PFAS 101: What are PFAS and Why Is It Important?

PFAS 101: What Are PFAS And Why Is It Important?

Per- and polyfluoroalkyl substances, commonly known as PFAS, are synthetic chemicals widely used in manufacturing various consumer products. These chemicals are used in consumer goods such as food packaging, cleaning products, non-stick cookware, water-repellent clothing, and stain-resistant fabrics. PFAS are commonly utilized in industrial production due to their heat, grease, and water-resistant properties.

Per- and polyfluoroalkyl substances (PFAS) refer to thousands of types of chemicals. Historically, the most common PFAS are perfluorooctanoic acid (PFOA) and perfluorooctanoic sulfonic acid (PFOS), but neither of these are still used in industrial and commercial products.

PFAS molecules are linked to a chain of carbon and fluorine atoms. Due to the strength of the carbon-fluorine bond, these chemicals are known as “forever chemicals” because they are highly resistant to breaking down in the environment and within the human body.

Where Are PFAS Found?

Per- and polyfluoroalkyl substances, or PFAS, are synthetic chemicals commonly used in various industries, including aerospace, automotive, construction, and electronics. These chemicals are extremely slow to degrade, and over time, dangerous levels can build up in soil, water, animals, and humans.

PFAS can be found in drinking water, air, food, and various consumer products. Exposure is still being studied by the United States Environmental Protection Agency (EPA). However, it is already clear that PFAS has adverse health effects on humans, animals, and the environment.

What Are the Health Risks Of PFAS?

The National Institute of Environmental Health Sciences (NIEHS) is funding research to better understand the health effects of exposure to PFAS chemicals. Numerous serious health conditions have been linked to these substances, including:

  • Cancer
  • Birth Defects
  • Infertility
  • Diabetes
  • Cardio-Vascular Disease
  • Thyroid Dysfunction
  • Liver & Kidney Disease

Products with PFAS Contamination

PFAS are found in nearly everything, from consumer goods like carpeting, mattress pads, cell phones, beauty products, furniture, clothing, and food wrappers to rivers, freshwater lakes, oceans, landfills, and disposal sites.
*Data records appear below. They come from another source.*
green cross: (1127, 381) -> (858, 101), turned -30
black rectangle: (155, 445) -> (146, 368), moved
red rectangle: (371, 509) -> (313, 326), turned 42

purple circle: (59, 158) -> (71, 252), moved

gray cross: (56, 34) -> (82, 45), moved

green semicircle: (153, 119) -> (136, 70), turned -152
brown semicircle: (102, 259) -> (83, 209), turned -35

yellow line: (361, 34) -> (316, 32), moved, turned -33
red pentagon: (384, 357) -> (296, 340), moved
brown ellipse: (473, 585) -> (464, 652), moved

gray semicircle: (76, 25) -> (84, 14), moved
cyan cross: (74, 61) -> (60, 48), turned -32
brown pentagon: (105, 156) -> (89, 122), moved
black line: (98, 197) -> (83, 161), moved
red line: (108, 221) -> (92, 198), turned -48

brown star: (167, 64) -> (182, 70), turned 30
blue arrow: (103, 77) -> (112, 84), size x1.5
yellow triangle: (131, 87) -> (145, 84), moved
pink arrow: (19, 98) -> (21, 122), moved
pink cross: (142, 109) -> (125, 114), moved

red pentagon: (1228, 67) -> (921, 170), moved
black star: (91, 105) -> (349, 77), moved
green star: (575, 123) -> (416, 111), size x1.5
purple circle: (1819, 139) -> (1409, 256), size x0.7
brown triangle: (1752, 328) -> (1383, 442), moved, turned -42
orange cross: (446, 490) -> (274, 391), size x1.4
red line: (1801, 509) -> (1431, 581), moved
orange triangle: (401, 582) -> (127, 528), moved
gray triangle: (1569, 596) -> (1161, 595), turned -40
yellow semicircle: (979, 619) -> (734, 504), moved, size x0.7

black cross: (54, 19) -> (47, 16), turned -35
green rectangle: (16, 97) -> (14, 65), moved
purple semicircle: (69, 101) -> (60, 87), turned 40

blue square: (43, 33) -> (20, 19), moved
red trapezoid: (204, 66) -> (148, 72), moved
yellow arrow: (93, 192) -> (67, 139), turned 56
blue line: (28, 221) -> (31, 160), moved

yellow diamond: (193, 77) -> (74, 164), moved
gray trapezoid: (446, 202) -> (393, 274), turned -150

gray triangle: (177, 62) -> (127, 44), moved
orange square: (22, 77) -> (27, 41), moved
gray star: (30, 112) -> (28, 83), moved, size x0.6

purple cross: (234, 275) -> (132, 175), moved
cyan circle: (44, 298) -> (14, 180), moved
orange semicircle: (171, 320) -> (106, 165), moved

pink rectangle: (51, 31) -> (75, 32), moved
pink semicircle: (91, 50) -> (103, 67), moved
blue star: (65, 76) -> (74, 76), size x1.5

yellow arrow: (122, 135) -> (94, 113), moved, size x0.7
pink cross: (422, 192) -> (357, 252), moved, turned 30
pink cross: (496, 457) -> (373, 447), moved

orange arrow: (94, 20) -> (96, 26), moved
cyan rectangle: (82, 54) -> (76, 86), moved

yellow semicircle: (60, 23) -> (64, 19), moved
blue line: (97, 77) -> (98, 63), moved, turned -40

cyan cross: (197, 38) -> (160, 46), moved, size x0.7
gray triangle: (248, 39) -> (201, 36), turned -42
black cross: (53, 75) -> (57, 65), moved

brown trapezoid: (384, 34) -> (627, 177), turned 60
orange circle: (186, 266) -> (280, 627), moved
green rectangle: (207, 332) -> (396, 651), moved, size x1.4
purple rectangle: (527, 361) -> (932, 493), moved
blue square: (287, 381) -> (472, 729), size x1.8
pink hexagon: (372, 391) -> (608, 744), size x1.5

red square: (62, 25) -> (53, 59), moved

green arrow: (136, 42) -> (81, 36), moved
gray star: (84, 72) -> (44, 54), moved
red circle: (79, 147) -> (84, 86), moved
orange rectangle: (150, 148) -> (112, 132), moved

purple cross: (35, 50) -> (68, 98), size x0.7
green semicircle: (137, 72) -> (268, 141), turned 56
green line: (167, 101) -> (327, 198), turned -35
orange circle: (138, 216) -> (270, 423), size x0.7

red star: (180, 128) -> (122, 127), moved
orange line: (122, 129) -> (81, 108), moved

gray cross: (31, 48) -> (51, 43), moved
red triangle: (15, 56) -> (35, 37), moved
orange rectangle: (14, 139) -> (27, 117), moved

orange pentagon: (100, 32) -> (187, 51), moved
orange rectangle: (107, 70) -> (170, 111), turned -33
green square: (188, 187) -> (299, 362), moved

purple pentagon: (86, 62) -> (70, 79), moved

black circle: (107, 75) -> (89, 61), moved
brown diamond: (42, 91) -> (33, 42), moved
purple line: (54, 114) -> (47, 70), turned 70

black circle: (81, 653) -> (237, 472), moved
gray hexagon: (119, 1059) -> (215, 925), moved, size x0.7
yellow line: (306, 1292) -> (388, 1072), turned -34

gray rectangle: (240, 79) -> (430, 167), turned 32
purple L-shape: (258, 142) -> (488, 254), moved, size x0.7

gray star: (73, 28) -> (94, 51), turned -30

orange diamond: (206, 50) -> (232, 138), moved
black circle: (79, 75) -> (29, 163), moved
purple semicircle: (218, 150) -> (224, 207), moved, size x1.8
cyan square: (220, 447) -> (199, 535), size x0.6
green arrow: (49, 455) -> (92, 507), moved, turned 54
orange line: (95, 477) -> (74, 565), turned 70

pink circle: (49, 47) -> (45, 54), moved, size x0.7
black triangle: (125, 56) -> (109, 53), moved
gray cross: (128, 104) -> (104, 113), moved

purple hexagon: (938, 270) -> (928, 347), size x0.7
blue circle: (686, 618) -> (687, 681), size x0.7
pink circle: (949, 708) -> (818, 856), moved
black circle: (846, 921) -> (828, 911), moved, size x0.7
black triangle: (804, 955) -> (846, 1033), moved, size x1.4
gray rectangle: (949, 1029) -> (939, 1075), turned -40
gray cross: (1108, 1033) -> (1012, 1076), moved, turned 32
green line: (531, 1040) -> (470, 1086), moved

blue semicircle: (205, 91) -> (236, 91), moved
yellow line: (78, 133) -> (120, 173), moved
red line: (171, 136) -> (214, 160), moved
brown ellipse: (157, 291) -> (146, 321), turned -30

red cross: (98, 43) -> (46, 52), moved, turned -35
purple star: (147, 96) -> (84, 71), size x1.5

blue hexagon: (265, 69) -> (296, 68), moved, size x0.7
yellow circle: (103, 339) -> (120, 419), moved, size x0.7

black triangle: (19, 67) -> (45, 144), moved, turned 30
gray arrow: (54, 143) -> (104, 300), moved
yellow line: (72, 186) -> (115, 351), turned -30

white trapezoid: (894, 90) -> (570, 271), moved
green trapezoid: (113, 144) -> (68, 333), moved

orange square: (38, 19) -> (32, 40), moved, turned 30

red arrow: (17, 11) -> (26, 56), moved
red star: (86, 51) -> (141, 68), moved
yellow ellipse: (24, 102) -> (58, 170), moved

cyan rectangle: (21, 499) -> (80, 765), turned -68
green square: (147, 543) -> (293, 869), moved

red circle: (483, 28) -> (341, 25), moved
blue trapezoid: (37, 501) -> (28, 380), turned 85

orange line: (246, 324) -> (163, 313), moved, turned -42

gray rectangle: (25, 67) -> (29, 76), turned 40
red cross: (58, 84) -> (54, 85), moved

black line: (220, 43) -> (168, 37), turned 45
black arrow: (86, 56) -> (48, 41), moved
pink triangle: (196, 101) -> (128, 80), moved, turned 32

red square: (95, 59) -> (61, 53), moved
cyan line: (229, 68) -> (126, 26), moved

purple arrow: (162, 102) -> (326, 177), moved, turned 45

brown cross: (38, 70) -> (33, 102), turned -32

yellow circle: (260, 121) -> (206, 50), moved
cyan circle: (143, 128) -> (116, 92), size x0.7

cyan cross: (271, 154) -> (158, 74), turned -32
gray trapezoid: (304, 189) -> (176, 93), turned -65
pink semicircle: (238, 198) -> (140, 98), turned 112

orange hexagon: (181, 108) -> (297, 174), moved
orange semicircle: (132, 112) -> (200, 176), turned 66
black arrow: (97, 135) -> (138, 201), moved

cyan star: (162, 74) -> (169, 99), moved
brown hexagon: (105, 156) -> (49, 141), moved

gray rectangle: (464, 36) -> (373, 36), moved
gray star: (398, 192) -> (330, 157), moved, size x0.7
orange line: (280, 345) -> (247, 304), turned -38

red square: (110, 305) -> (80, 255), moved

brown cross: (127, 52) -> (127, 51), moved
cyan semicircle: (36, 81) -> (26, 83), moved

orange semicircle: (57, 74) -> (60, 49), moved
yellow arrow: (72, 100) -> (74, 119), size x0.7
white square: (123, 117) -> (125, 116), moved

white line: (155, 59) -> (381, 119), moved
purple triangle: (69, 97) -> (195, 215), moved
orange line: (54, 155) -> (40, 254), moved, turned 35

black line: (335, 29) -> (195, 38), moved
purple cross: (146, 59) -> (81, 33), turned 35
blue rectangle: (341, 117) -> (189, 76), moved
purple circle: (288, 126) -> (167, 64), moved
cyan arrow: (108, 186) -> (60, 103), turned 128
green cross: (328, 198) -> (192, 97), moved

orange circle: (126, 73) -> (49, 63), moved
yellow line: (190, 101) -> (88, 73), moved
The exposure risk of PFAS in most products is low. However, over time, the chemicals can build up to dangerous levels.

Examples of PFAS

To minimize human exposure to PFAS, drinking water and products containing these chemicals should be tested.  According to the EPA, industrial workers making or processing products with PFAS are at much greater risk of exposure.

In addition, pregnant women and young children, over time, are also vulnerable to absorbing dangerous levels of PFAS.

Committed to Human Health & a Safe Environment

Alexander is a proud Alliance of Chemical Distribution (ACD) member committed to the well-being of our employees, communities, and the environment. We prioritize all individuals’ health, safety, and protection and are unwavering in our commitment to maintaining these standards.

As a member of the ACD (formerly NACD), we actively plan and operate our facilities responsibly. We also work closely with government officials to establish laws and regulations that protect our community, workplace, and environment.

“We are dedicated to continually enhancing performance, energy efficiency, and daily operations to ensure the safe handling and transportation of all our products” expressed Robert Davidson, CEO/President.